● **PROBLEMS AND TASKS**
**1)** In the post on modeling a DFA in SQL, which three states can each contract have?
**2)** Translate this sentence from the post on modeling a DFA in SQL into Spanish: "Customers can create, pause, resume or cancel their contracts."
**3)** Pick up the post on modeling a DFA in SQL where it stops, and keep writing it.

SOURCE DOCUMENT section start

The Problem
This was one of the challenges I had to handle recently. I wanted to model a Definitive Finite Automata (DFA) using SQL. This reminded me of one of the courses I took in my bachelors (+). This is where I understood how to use DFA for a SQL problem which at first, seems unsolvable.
Let’s define the problem clearly. Note that this is a real-life business problem. I’m not talking about theory and a made-up problem.
Suppose that we have a table where we store contract events for each store. Customers can create, pause, resume or cancel their contracts.
So each contract has three states:
- Active
- Paused
- Canceled
And these are the transitions between states via events:

I had a corresponding table as well for these state changes. Let’s call it contract_events.
So, this would be our table. Let’s name it contract_events as it captures events per shop, per customer and per contract.
| shop_id | customer_id | contract_id | event_date | event |
|---|---|---|---|---|
| 101 | 55501 | C1 | 2024-01-01 | contract_created |
| 101 | 55501 | C1 | 2024-01-15 | contract_paused |
| 101 | 55501 | C2 | 2024-01-20 | contract_created |
| 101 | 55501 | C1 | 2024-02-01 | contract_resumed |
| 101 | 55501 | C1 | 2024-02-01 | contract_resumed |
| 101 | 55501 | C1 | 2024-03-01 | contract_canceled |
| 101 | 55501 | C2 | 2024-03-10 | contract_canceled |
| 102 | 99902 | C3 | 2024-01-05 | contract_created |
| 102 | 99902 | C3 | 2024-01-10 | contract_resumed |
| 102 | 99902 | C3 | 2024-02-15 | contract_paused |
| 102 | 99902 | C3 | 2024-03-10 | contract_paused |
| 102 | 99902 | C3 | 2024-03-20 | contract_canceled |
Each shop has multiple customers and each of the customers may create multiple contracts. So, there are one-to-many relationships so far.
What do we needed?
Basically, we wanted to look at events table from subscriber point of view. Not at contract level. But at subscriber level.
Why? Because we wanted to count active subscribers. We wanted to be able to calculate churn subscriber or see how many new subscribers used the app at specific duration.

SOURCE DOCUMENT section end
MATERIAL SHOWN section start

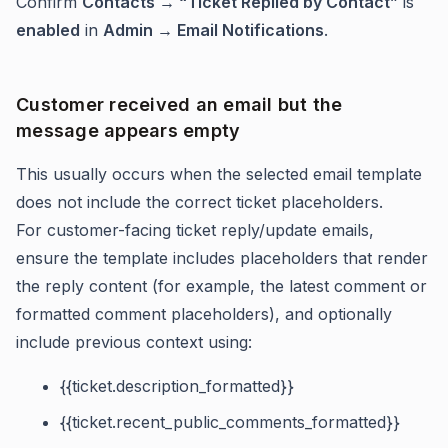
Confirm
Contacts → “Ticket Replied by Contact”
is
enabled
in
Admin → Email Notifications
.
Customer received an email but the
message appears empty
This usually occurs when the selected email template
does not include the correct ticket placeholders.
For customer-facing ticket reply/update emails,
ensure the template includes placeholders that render
the reply content (for example, the latest comment or
formatted comment placeholders), and optionally
include previous context using:
{{ticket.description_formatted}}
{{ticket.recent_public_comments_formatted}}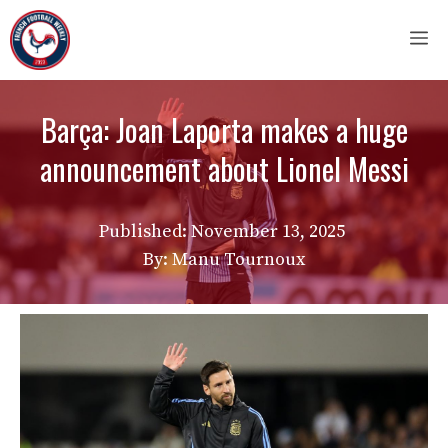
Skip
M
to
content
Barça: Joan Laporta makes a huge
announcement about Lionel Messi
Published:
November 13, 2025
By: Manu Tournoux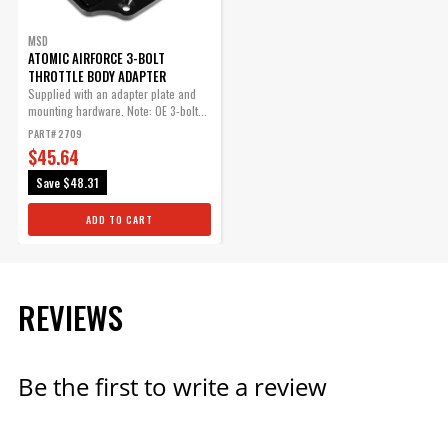
MSD
ATOMIC AIRFORCE 3-BOLT
THROTTLE BODY ADAPTER
Supplied with an adapter plate and
mounting hardware. Note: OE 3-bolt...
PART# 2709
$45.64
Save
$48.31
ADD TO CART
REVIEWS
Be the first to write a review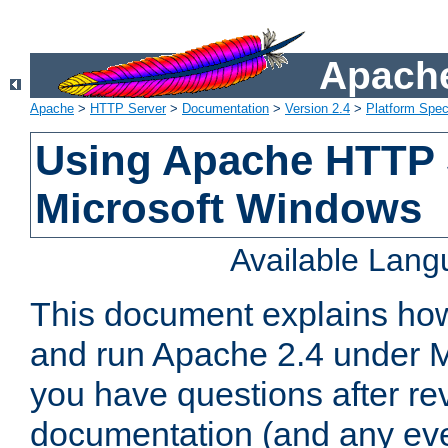
Apache
Apache
>
HTTP Server
>
Documentation
>
Version 2.4
>
Platform Spec
Using Apache HTTP 
Microsoft Windows
Available Lan
This document explains how 
and run Apache 2.4 under M
you have questions after re
documentation (and any even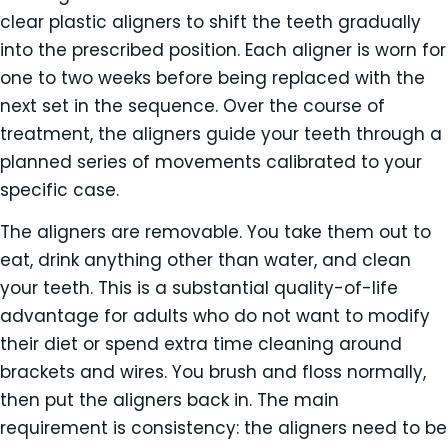
clear plastic aligners to shift the teeth gradually
into the prescribed position. Each aligner is worn for
one to two weeks before being replaced with the
next set in the sequence. Over the course of
treatment, the aligners guide your teeth through a
planned series of movements calibrated to your
specific case.
The aligners are removable. You take them out to
eat, drink anything other than water, and clean
your teeth. This is a substantial quality-of-life
advantage for adults who do not want to modify
their diet or spend extra time cleaning around
brackets and wires. You brush and floss normally,
then put the aligners back in. The main
requirement is consistency: the aligners need to be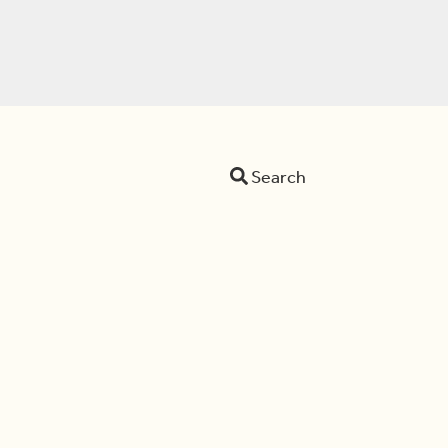
Search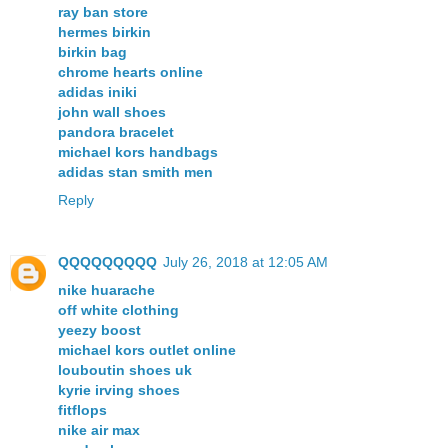
ray ban store
hermes birkin
birkin bag
chrome hearts online
adidas iniki
john wall shoes
pandora bracelet
michael kors handbags
adidas stan smith men
Reply
QQQQQQQQQ
July 26, 2018 at 12:05 AM
nike huarache
off white clothing
yeezy boost
michael kors outlet online
louboutin shoes uk
kyrie irving shoes
fitflops
nike air max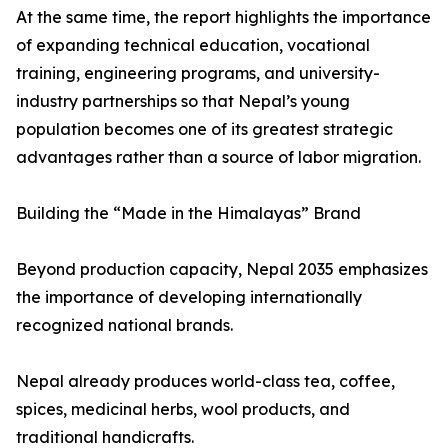
At the same time, the report highlights the importance
of expanding technical education, vocational
training, engineering programs, and university-
industry partnerships so that Nepal’s young
population becomes one of its greatest strategic
advantages rather than a source of labor migration.
Building the “Made in the Himalayas” Brand
Beyond production capacity, Nepal 2035 emphasizes
the importance of developing internationally
recognized national brands.
Nepal already produces world-class tea, coffee,
spices, medicinal herbs, wool products, and
traditional handicrafts.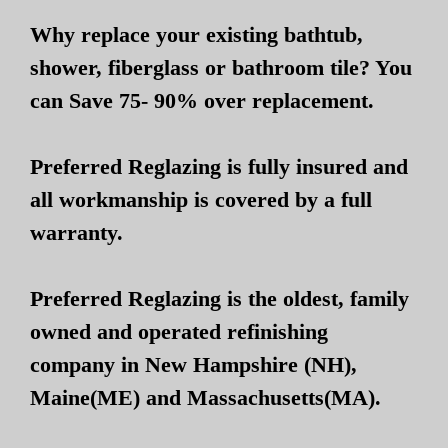
Why replace your existing bathtub,
shower, fiberglass or bathroom tile? You
can Save 75- 90% over replacement.
Preferred Reglazing is fully insured and
all workmanship is covered by a full
warranty.
Preferred Reglazing is the oldest, family
owned and operated refinishing
company in New Hampshire (NH),
Maine(ME) and Massachusetts(MA).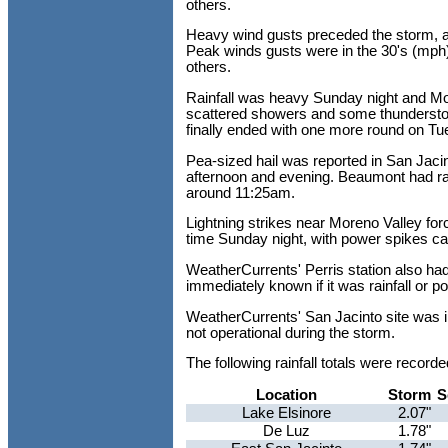
others.
Heavy wind gusts preceded the storm, a
Peak winds gusts were in the 30's (mph) 
others.
Rainfall was heavy Sunday night and Mo
scattered showers and some thundersto
finally ended with one more round on T
Pea-sized hail was reported in San Jaci
afternoon and evening. Beaumont had r
around 11:25am.
Lightning strikes near Moreno Valley forc
time Sunday night, with power spikes c
WeatherCurrents' Perris station also had
immediately known if it was rainfall or p
WeatherCurrents' San Jacinto site was i
not operational during the storm.
The following rainfall totals were reco
Location
Storm
S
Lake Elsinore
2.07"
De Luz
1.78"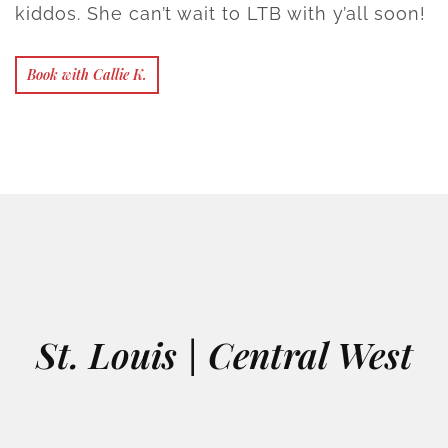
kiddos. She can’t wait to LTB with y’all soon!
Book with Callie K.
St. Louis | Central West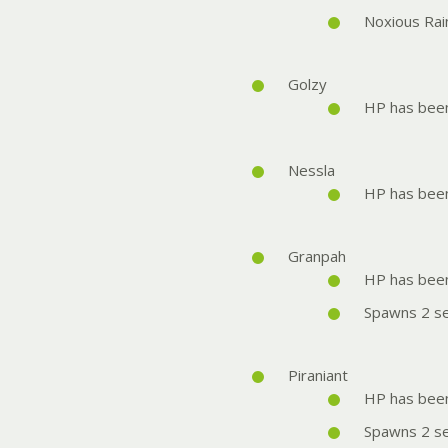
Noxious Rai
Golzy
HP has bee
Nessla
HP has bee
Granpah
HP has bee
Spawns 2 se
Piraniant
HP has bee
Spawns 2 se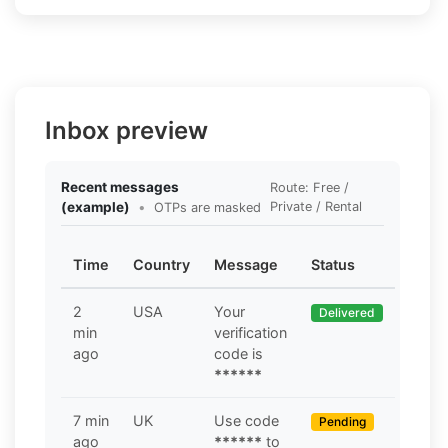
Inbox preview
Recent messages
Route: Free /
(example)
•
Private / Rental
OTPs are masked
Time
Country
Message
Status
2
USA
Your
Delivered
min
verification
ago
code is
******
7 min
UK
Use code
Pending
ago
******
to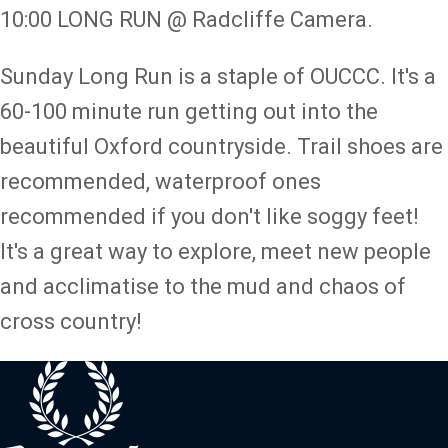
10:00 LONG RUN @ Radcliffe Camera.
Sunday Long Run is a staple of OUCCC. It's a
60-100 minute run getting out into the
beautiful Oxford countryside. Trail shoes are
recommended, waterproof ones
recommended if you don't like soggy feet!
It's a great way to explore, meet new people
and acclimatise to the mud and chaos of
cross country!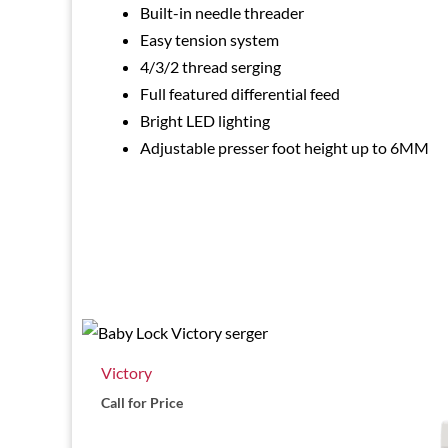
Built-in needle threader
Easy tension system
4/3/2 thread serging
Full featured differential feed
Bright LED lighting
Adjustable presser foot height up to 6MM
Victory
Call for Price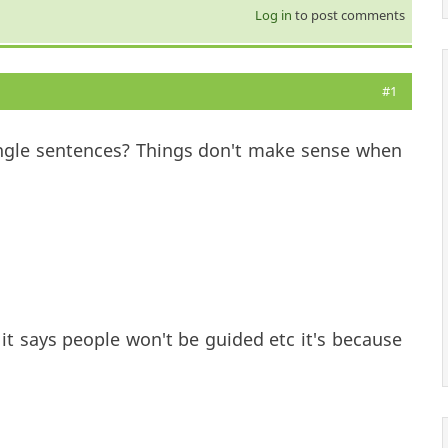
Log in
to post comments
#1
ingle sentences? Things don't make sense when
 it says people won't be guided etc it's because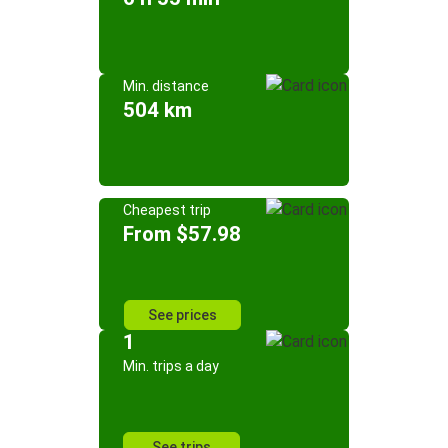
Min. distance
504 km
Cheapest trip
From $57.98
See prices
1
Min. trips a day
See trips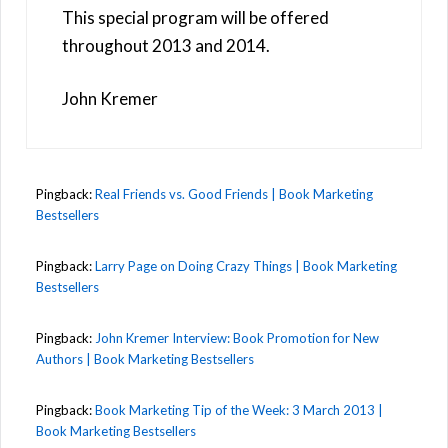
This special program will be offered
throughout 2013 and 2014.
John Kremer
Pingback:
Real Friends vs. Good Friends | Book Marketing
Bestsellers
Pingback:
Larry Page on Doing Crazy Things | Book Marketing
Bestsellers
Pingback:
John Kremer Interview: Book Promotion for New
Authors | Book Marketing Bestsellers
Pingback:
Book Marketing Tip of the Week: 3 March 2013 |
Book Marketing Bestsellers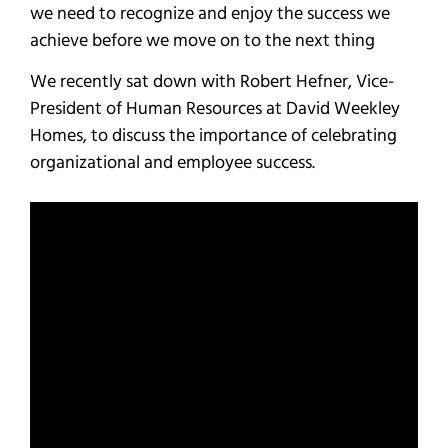
we need to recognize and enjoy the success we
achieve before we move on to the next thing
We recently sat down with Robert Hefner, Vice-
President of Human Resources at David Weekley
Homes, to discuss the importance of celebrating
organizational and employee success.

MATERIAL SHOWN section end

● **RESPONSES TO THE EXERCISE**
**1)** Active, Paused, and Canceled.

**2)** Los clientes pueden crear, pausar, reanudar o cancelar sus contratos.

**3)**
Also, we wanted to have those events stored in an actual database so that we can track, watch and monitor them. We wanted to write automated tests as well. Also, having physical tables can make the debug process much easier.
This is because sometimes our user doesn’t care about how many contract he has. He want to know how many people use his system. They would even if one of them has one contract and the other has 10 active contracts.
So, we had to model subscriber entity (instead of contract).
Each subscriber has also three states:
- Active (If they have at least one active contract)
- Frozen (if they have paused all of their contracts)
- Unsubscribed (if they have canceled all of their contracts)

Also, we also want to mark new active customers differently from old active customers using subscriber_new_activated and subscriber_reactivated events.
This is very useful if we want to see how many new customers we have in a given period.
In essence, we wanted to create a subscriber events table which outputs events like this:
| shop_id | customer_id | event_date | event | Logic Explanation |
|---|---|---|---|---|
| 101 | 55501 | 2024-01-01 | subscriber_new_activated | First activation. |
| 101 | 55501 | 2024-01-15 | subscriber_frozen | Active count hits 0 (C1 paused). |
| 101 | 55501 | 2024-01-20 | subscriber_reactivated | Becomes active via C2 while C1 still frozen. |
| skip | 55501 | 2024-02-01 | no row | C1 resumes. Active count 1 -> 2. Still ‘activated’. |
| skip | 55501 | 2024-03-01 | no row | C1 cancels. Active count 2 -> 1. Still ‘activated’. |
| 101 | 55501 | 2024-03-10 | subscriber_unsubscribed | Last active contract (C2) cancels. |
| 102 | 99902 | 2024-01-05 | subscriber_new_activated | First activation. |
| 102 | 99902 | 2024-02-15 | subscriber_frozen | Moves from active to frozen. |
| 102 | 99902 | 2024-03-20 | subscriber_unsubscribed | Final churn. |
Now the problem seems well-defined. You can now think about how to get to subscribers_events table.
First Solution
My First solution was to simply keep a counter per event.
For example: In active state, we can say that created or resume event have +1 impact. and pause or cancel have -1 impact. (We can do this for any other state as well). We may as well increase the numbers of counters to whatever we want (it won’t make fundamental difference).
The code would be written as below.
WITH event_weights
AS (SELECT shop_id,
customer_id,
contract_id,
event_date,
event,
CASE
WHEN event IN ( 'contract_created', 'contract_resumed' ) THEN 1
WHEN event IN ( 'contract_paused', 'contract_canceled' ) THEN -1
ELSE 0
END AS active_weight
FROM contract_events),
running_totals
AS (SELECT *,
SUM(active_weight)
over (
PARTITION BY shop_id, customer_id
ORDER BY event_date ROWS BETWEEN unbounded preceding AND
CURRENT ROW ) AS
current_active_count
FROM event_weights)
SELECT *
FROM running_totals;
I thought about these kinds of solutions a lot. Modifying counters via different case statements won’t work. This can not be a solution since the contract can have many many flows.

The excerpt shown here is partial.